Every year when we visit Onur in Didim we make a trip (or two, or three…) to nearby Akköy for Turkish breakfast. Turkish breakfast is one of the culinary delights of Turkey – as simple as it is extravagant, as scrumptious and savory as it is satisfying.
The Turkish breakfast can be a simple affair – fresh crusty bread, a few jams and spreads, cheese, olives, sliced seasonal vegetables and eggs – or it can be an elaborate feast that spans three hours, with places of sausage, clotted cream and honey, rolled and steamed pastries, garlic sausage and pepper, and, of course, tea. The traditional Turkish breakfast is accompanied by a cup of black tea and followed by strong black Turkish coffee made in a single-serving copper pot.

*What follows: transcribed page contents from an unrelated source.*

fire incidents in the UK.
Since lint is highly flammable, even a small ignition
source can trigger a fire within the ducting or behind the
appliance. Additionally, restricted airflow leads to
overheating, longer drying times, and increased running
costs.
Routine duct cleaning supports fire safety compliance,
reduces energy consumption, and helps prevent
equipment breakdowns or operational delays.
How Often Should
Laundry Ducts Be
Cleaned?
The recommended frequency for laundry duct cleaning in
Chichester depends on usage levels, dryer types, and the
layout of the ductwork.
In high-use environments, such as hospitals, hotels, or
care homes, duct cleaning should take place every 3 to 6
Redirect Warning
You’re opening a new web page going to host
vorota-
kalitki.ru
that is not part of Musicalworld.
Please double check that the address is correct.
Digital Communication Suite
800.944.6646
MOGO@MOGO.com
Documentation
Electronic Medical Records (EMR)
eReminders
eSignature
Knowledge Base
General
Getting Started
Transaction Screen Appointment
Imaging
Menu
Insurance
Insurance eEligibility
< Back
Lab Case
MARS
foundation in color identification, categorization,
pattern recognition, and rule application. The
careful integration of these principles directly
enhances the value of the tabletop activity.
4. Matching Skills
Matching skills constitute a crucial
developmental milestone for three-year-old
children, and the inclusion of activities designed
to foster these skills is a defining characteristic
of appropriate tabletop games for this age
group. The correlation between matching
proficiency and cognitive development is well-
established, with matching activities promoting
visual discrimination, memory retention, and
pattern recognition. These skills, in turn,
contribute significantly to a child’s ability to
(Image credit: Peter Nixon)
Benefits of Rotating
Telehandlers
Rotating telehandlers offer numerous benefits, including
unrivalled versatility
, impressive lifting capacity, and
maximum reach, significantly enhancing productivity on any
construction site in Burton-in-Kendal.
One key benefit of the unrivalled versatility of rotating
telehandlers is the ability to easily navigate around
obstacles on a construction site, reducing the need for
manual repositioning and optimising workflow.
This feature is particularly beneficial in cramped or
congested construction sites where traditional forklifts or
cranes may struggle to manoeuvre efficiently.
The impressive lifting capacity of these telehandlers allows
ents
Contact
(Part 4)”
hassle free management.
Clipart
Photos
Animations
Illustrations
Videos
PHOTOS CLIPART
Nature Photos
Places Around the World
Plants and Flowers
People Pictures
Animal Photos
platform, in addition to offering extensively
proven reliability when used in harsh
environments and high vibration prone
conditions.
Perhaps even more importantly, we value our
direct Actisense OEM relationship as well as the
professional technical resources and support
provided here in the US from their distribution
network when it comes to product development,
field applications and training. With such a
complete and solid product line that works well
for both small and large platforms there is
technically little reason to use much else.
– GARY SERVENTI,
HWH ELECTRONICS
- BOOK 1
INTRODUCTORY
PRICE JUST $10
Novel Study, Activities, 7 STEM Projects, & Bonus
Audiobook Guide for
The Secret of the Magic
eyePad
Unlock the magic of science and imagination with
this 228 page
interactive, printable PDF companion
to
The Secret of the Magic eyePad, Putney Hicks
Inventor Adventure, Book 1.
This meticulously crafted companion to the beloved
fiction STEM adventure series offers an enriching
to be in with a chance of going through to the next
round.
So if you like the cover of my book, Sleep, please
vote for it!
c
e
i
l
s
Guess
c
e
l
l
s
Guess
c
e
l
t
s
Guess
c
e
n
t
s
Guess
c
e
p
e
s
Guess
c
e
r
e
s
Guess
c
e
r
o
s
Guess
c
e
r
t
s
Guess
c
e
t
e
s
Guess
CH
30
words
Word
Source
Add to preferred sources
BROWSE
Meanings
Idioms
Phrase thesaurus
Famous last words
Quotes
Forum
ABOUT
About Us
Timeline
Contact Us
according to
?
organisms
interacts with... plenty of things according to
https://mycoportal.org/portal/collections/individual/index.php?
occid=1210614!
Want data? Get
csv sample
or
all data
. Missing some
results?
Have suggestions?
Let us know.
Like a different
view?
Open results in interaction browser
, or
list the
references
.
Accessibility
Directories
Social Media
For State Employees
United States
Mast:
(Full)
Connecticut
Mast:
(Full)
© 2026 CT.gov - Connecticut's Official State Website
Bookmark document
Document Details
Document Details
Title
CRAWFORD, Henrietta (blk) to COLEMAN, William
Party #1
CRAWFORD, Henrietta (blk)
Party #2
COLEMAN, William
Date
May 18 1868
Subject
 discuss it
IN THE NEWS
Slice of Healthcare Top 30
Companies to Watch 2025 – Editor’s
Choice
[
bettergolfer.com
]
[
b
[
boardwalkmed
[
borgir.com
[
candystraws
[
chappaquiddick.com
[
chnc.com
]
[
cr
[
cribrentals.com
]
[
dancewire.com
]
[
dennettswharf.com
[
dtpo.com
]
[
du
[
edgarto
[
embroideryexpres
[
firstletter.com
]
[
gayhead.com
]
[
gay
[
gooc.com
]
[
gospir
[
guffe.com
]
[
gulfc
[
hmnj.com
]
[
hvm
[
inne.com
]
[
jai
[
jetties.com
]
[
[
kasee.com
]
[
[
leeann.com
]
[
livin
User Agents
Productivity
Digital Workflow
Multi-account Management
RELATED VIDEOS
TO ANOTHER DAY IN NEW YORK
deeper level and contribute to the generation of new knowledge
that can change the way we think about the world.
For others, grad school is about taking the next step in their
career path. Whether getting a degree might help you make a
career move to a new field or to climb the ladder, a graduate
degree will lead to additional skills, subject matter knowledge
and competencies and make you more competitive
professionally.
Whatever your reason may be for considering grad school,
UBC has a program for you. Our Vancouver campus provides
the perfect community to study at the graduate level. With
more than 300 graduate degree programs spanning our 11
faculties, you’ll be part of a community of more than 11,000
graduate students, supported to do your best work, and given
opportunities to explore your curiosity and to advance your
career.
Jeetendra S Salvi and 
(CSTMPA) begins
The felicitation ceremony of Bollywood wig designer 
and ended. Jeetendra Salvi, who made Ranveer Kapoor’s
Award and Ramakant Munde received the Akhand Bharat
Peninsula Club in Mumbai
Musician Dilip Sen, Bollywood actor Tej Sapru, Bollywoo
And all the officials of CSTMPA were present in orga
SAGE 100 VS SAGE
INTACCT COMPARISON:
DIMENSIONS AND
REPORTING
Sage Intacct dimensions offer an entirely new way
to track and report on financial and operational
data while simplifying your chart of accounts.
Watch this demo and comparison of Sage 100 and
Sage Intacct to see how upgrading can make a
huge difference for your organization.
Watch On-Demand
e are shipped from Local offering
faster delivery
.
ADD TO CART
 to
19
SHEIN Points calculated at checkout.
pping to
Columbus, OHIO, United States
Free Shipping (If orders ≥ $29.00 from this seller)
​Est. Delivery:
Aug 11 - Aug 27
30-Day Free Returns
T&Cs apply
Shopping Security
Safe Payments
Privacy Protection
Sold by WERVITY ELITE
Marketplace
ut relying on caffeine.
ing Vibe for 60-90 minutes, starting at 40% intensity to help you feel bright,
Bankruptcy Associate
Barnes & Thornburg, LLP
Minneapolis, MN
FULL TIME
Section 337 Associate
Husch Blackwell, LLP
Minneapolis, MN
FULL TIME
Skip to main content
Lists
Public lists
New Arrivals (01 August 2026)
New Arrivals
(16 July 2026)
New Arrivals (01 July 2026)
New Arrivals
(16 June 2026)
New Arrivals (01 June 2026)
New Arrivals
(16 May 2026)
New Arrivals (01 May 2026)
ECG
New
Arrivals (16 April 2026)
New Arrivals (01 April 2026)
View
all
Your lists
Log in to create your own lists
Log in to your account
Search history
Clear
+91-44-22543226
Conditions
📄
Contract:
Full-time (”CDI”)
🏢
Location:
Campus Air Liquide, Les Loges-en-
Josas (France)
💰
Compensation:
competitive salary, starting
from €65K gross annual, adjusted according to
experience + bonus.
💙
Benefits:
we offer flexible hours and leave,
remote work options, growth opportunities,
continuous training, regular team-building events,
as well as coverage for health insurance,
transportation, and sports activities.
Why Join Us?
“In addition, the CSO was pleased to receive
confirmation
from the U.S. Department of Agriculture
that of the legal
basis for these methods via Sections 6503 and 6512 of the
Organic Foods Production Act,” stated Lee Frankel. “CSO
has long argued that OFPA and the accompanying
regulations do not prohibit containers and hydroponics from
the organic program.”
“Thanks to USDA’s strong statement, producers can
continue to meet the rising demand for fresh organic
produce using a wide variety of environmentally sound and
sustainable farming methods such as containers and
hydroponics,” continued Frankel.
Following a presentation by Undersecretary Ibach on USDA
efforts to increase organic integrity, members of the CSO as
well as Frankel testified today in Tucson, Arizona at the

Time permitting, Onur brings all of his clients to a traditional Turkish breakfast at Akkoy – by the first whiff they’re hooked; by the last bite they know there’s no return to cold cereal and buttered toast. The owner knows him and seas us right away, on a cushioned platform with a low table, where we read the papers and listen to the rustle of late summer leaves until our breakfast begins arriving.
While Turkish breakfast is available all over Turkey – from fast-food joints that offer a simple 7 Lira (1.8 GBP, 2.8 USD) breakfast plate to lavish displays (and here) at top-end restaurants, the fare restaurants dotting small towns along the Mediterranean somehow tastes better. Maybe it’s the brisk salt air, maybe its the sun’s warmth still radiating inside the food fresh-picked. Maybe it’s the sound of eggs sizzling in the open-air kitchen where the owner’s whole extended family lends a hand. Maybe it’s the chickens pecking at the ground in the back gardens. Maybe it’s knowing that all our food is locally sourced, straight from field to kitchen to plate. Whatever it is, Akkoy is always worth the twenty-minute trip, and the 15 Lira bill certainly doesn’t hit our pockets too hard. We leave lazy and sinking into the day before an afternoon swim.
Akkoy itself is an interesting place for exploration. But 20 minutes from the boardwalk and downtown Didim and 10 minutes from the sea, Akkoy still retains the characteristics of a sleepy farm village.
White-washed houses line the cobbled streets, women take a break from the fields to sell fresh green figs, homemade packed jars of olives, and pickled peppers on tables by the road, chatting the day away.
Older men sit at the tables spilling out from cafes, reading the paper, playing backgammon, and stirring up town gossip. On the other side of the street, an Istanbuli artist has set up a cafe and art gallery away from the crowds of Bodrum down the bay. And yet, twenty minutes after leaving the remains of our breakfast feast, we’re back in downtown Didim, with a Burger King and Carrefoure, Chinese takeaway, and a dozen beaches of bikini-clad beach-goers.